Veja o momento em que árbitro australiano faz suposto gesto supremacista durante jogo da Copa (vídeo)
Entidade acompanha críticas a Shaun Evans após gesto associado a supremacistas brancos
247 - A Fifa acompanha críticas ao árbitro australiano Shaun Evans, supervisor do VAR acusado de fazer um gesto associado a supremacistas brancos durante a transmissão da goleada da Alemanha por 7 a 1 sobre Curaçao, pela Copa do Mundo. As informações são do O Globo.
Segundo o The Athletic, citado pelo O Globo, a entidade máxima do futebol tem conhecimento da repercussão em torno do caso, mas ainda não se posicionou publicamente. O site também informou que tentou obter uma manifestação de Evans por meio da Fifa, sem resposta até o momento.
O episódio ocorreu quando as câmeras da transmissão exibiram a sala de vídeo durante a partida. Nas imagens, Evans aparece fazendo um gesto com a mão em que o polegar e o indicador se encostam, enquanto os demais dedos permanecem estendidos.
Embora o movimento seja tradicionalmente reconhecido como o sinal de “OK”, ele passou a ser associado, em determinados contextos, a símbolos utilizados por grupos de extrema-direita e supremacistas brancos. A interpretação do gesto como referência a “white power”, expressão traduzida como “poder branco”, ampliou a repercussão internacional do caso.
A polêmica ganhou força porque o sinal já foi relacionado a episódios de grande impacto. Um dos casos citados é o do supremacista branco australiano Brenton Tarrant, que utilizou o gesto em 2019 durante audiência judicial após o ataque a mesquitas na Nova Zelândia, que deixou 50 mortos.
A rede antidiscriminação Fare, sigla para Futebol Contra o Racismo na Europa, também se manifestou sobre o episódio. Em nota, a entidade afirmou que, de acordo com seus especialistas, o gesto “se assemelha claramente a um símbolo de ‘OK’ invertido”, usado como representação de “poder branco” em círculos de extrema-direita.
Até o momento, não houve manifestação pública da Fifa sobre eventual investigação, avaliação disciplinar ou medida relacionada ao caso.
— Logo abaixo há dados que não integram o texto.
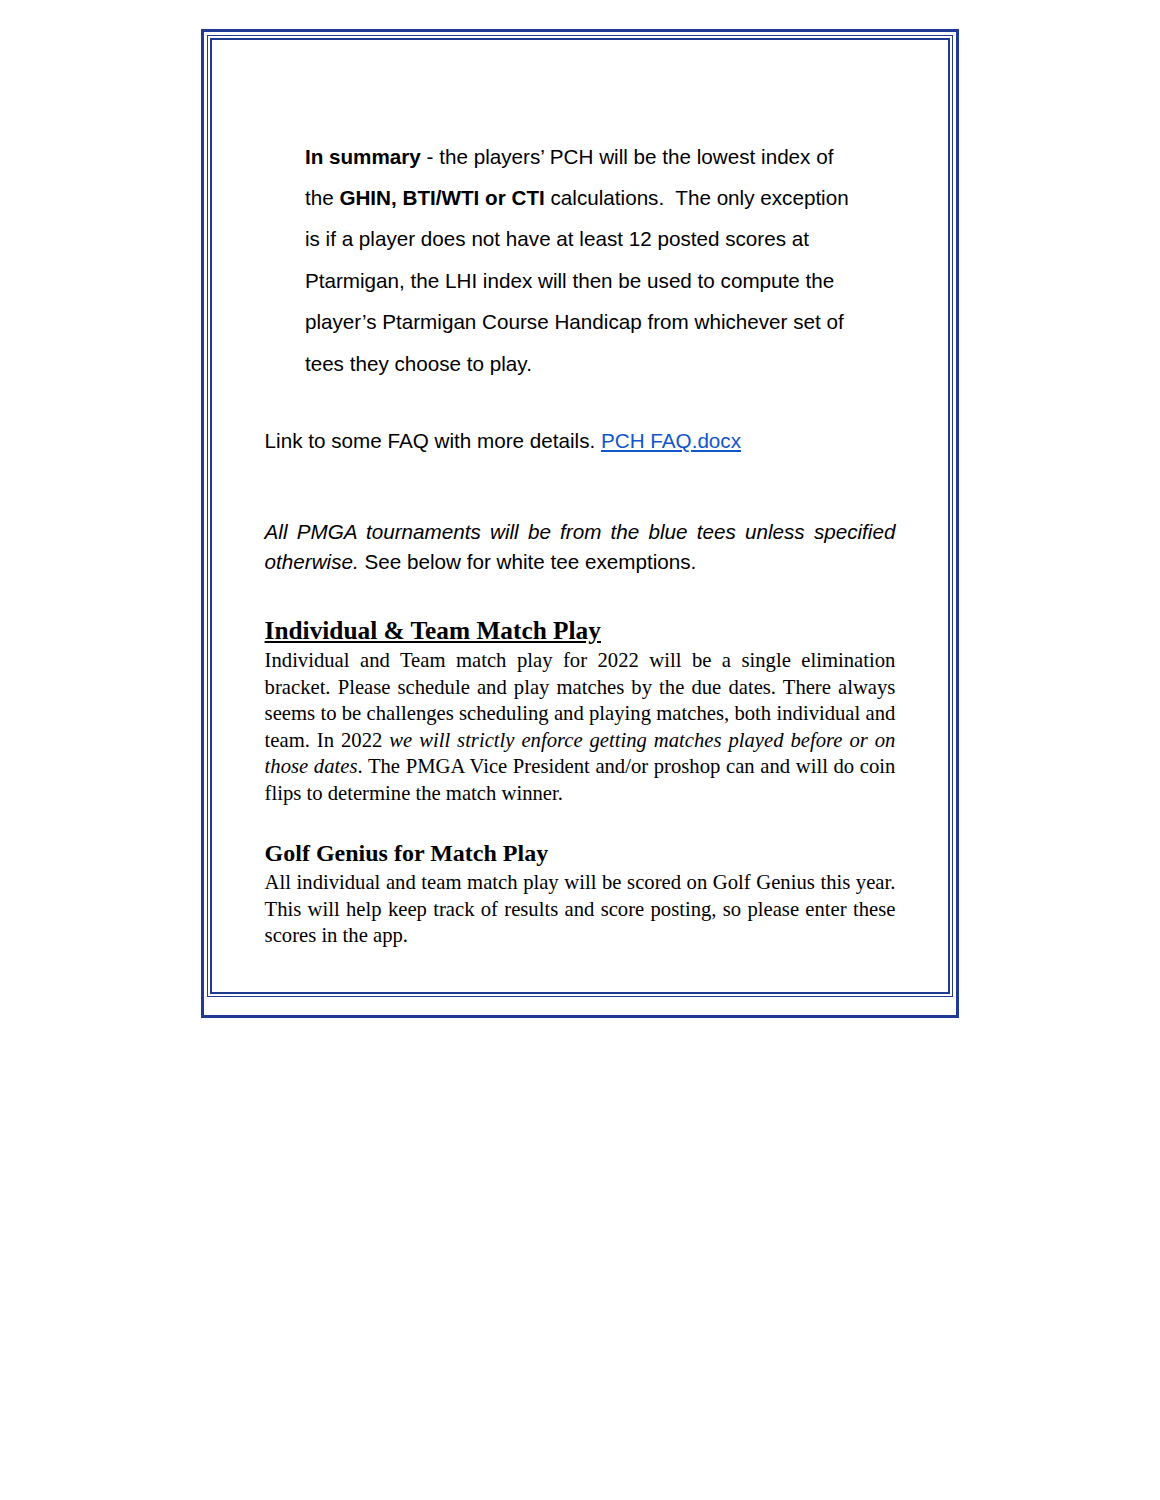In summary - the players’ PCH will be the lowest index of the GHIN, BTI/WTI or CTI calculations. The only exception is if a player does not have at least 12 posted scores at Ptarmigan, the LHI index will then be used to compute the player’s Ptarmigan Course Handicap from whichever set of tees they choose to play.
Link to some FAQ with more details. PCH FAQ.docx
All PMGA tournaments will be from the blue tees unless specified otherwise. See below for white tee exemptions.
Individual & Team Match Play
Individual and Team match play for 2022 will be a single elimination bracket. Please schedule and play matches by the due dates. There always seems to be challenges scheduling and playing matches, both individual and team. In 2022 we will strictly enforce getting matches played before or on those dates. The PMGA Vice President and/or proshop can and will do coin flips to determine the match winner.
Golf Genius for Match Play
All individual and team match play will be scored on Golf Genius this year. This will help keep track of results and score posting, so please enter these scores in the app.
Também não há resposta oficial atribuída a Shaun Evans sobre a acusação.
O episódio coloca novamente em evidência o debate sobre símbolos, gestos e manifestações que podem ser interpretados como discriminatórios em eventos esportivos internacionais. A repercussão ocorre em um ambiente de forte vigilância sobre condutas de árbitros, dirigentes, atletas e profissionais envolvidos em competições organizadas pela Fifa.
A ausência de posicionamento oficial mantém o caso em aberto, enquanto a entidade acompanha a repercussão e organizações antidiscriminação cobram atenção para sinais associados a grupos extremistas dentro do futebol.